It’s blustery, cold and did I mention mega-windy outside? That means…it is the perfect time for a morning latte!
It’s funny in the Pacific Northwest…if you are of a certain age, you probably have worked as a barista at some point. Espresso stands were our signature in the late 80’s and mid 90’s, then morphed into coffee shops. My first job as a barista was in college. All in total I worked as one for 9 years – most of my 20’s to be precise. I worked for most of those years at a coffee shop on The Island, working my way up to being the opening barista (which was the best shift, although the busiest). I liked the work, I liked my customers and my job was flexible (which as a single mom to my oldest son it was important – work early, get most of the day off and 3 days a week off to hike with him!) When I moved off the island, I retired from my espresso-pulling days. Kirk often “joked” about getting an espresso machine, so I could make him lattes like back when I met him 😉 Considering that the type of machine I would want was outrageously expensive then, we never got one. Well…until recently. Kirk surprised me with this machine as an early Christmas gift:
A Breville BES860XL Barista Express Espresso Machine with Grinder. A few years back, machines like this cost a lot more. Prices have come down, we got ours brand new for about 45% off MSRP. It seems to fit well in the realm between pro machines and lousy wastes of money (think cheap machines at Target that do NOT give real espresso, but rather give coffee with a bit of crema). More so, it is easy to learn how to use it, the machine can be run on auto settings (for grinding the beans and how long the shots run) or you can pick your own settings. Best of both worlds. Probably one of my few gripes is that you cannot steam milk while pulling shots, but really, that isn’t a huge issue when one is making lattes for only 2 people, and not an unending line of customers. Classy lines, nice design and it works. Being that I know my way around espresso machines my learning curve was short. First thing I do after coming into the kitchen is plug it in and turn it on. By the time I have the kids corralled and happy, the boiler is ready to go. I can’t say everyone will be able to pull perfect shots or steam velvety foam but ya never know. Lets just say there was a reason I helped win “Best of” for the shop a few years in a row (feels weird tooting my horn, but I really loved making coffee!). Now Kirk happily gets a hot latte every morning. And hey…..it doesn’t take that long to pay the machine back if you are a daily latte drinker. Two drinks a day could have it payed off in 2 to 3 months. But more so, if you are watching what you put into your mouth…well, you really want to read bottles of syrup for lattes. Which 10 years ago I can tell you I never did. One thing that made our shop stand out was the impressive collection of flavors we carried.
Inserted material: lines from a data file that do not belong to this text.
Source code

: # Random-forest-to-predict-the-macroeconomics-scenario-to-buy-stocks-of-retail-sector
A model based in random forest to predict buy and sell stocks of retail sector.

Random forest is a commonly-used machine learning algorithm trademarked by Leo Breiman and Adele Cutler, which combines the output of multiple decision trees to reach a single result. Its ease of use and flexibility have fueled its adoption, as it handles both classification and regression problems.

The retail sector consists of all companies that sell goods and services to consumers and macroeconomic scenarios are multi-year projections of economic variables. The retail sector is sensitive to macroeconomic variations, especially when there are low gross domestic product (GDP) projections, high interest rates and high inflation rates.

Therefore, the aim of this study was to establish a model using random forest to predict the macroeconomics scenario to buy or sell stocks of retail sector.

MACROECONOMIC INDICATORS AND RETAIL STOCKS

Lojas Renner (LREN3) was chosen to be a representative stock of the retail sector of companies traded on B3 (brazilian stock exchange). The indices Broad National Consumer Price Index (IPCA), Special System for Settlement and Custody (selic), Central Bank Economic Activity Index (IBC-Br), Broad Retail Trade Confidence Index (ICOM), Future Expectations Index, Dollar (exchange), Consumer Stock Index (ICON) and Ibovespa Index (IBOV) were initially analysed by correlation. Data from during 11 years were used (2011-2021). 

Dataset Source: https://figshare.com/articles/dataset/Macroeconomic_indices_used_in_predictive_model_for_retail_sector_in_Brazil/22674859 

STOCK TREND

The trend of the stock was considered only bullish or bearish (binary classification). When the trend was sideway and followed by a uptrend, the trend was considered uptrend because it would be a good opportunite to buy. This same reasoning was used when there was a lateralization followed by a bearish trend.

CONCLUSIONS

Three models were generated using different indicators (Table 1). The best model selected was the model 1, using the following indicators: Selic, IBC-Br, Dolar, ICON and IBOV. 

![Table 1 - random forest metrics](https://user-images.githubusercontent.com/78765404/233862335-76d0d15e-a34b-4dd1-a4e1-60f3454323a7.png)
I could make nearly any latte a customer could dream up (I made a Granola Bar Latte that was locally famous…..) So whenever a new syrup came out I’d whine at my boss to get it. Only thing is…most syrups have preservatives. One reason they can be shelf stable for up to 2 years. And they are over priced – consider this, at a restaurant supply store (they all carry espresso gear put here), a bottle runs for about half or less than what it is in a store. If you buy a bottle of Torani syrup without a coupon or on sale, you can spend $6 to $9 a bottle. A double batch below is a fraction of that. With no preservatives. Or caramel coloring. This for example is $7.95!
This is what syrup should be like – thick and delicious! It doesn’t need coloring. Nope!
Gingerbread Latte Syrup
- 2 cups water
- 1½ cups granulated sugar, preferably organic
- 2½ tsp ground dried ginger
- ½ tsp ground cinnamon
- ½ tsp pure vanilla extract
Add the ingredients to a heavy medium saucepan, bring to boil over high. Turn to medium-low, simmer for 15 minutes – do NOT leave while simmering as it can boil over easily.
Let cool, then transfer to a jar, store in refrigerator.
Makes about 1¾ cups.
PS: The jar I used? It is a recycled and sterilized Bhakti Chai bottle. They are beyond gorgeous bottles! Props to them for finding such pretty bottles.
- 1 to 1½ cups milk (favorite dairy or non-dairy, preferably unsweetened)
- 2 Tbsp Gingerbread syrup (or to taste)
- 2 shots espresso
Make sure your espresso machine is preheated properly, running hot water through the group head to warm up the portafilter, and heating one’s mug as well.
Steam milk to preferred temperature (I aim for 165° to 170°, I like it hot). Add syrup to warmed mug, mix with half of the hot milk. Pull 2 shots espresso, add to mug down the center, gently pour in the remaining milk and swirl foam on the top.
Serve and drink immediately.
On milk amount:
I prefer to use about 1¼ cups milk, once I add the espresso and syrup I have a tall drink. 1 cup will give you a very strong-tasting short latte, 1½ cups will give you closer to a Grande.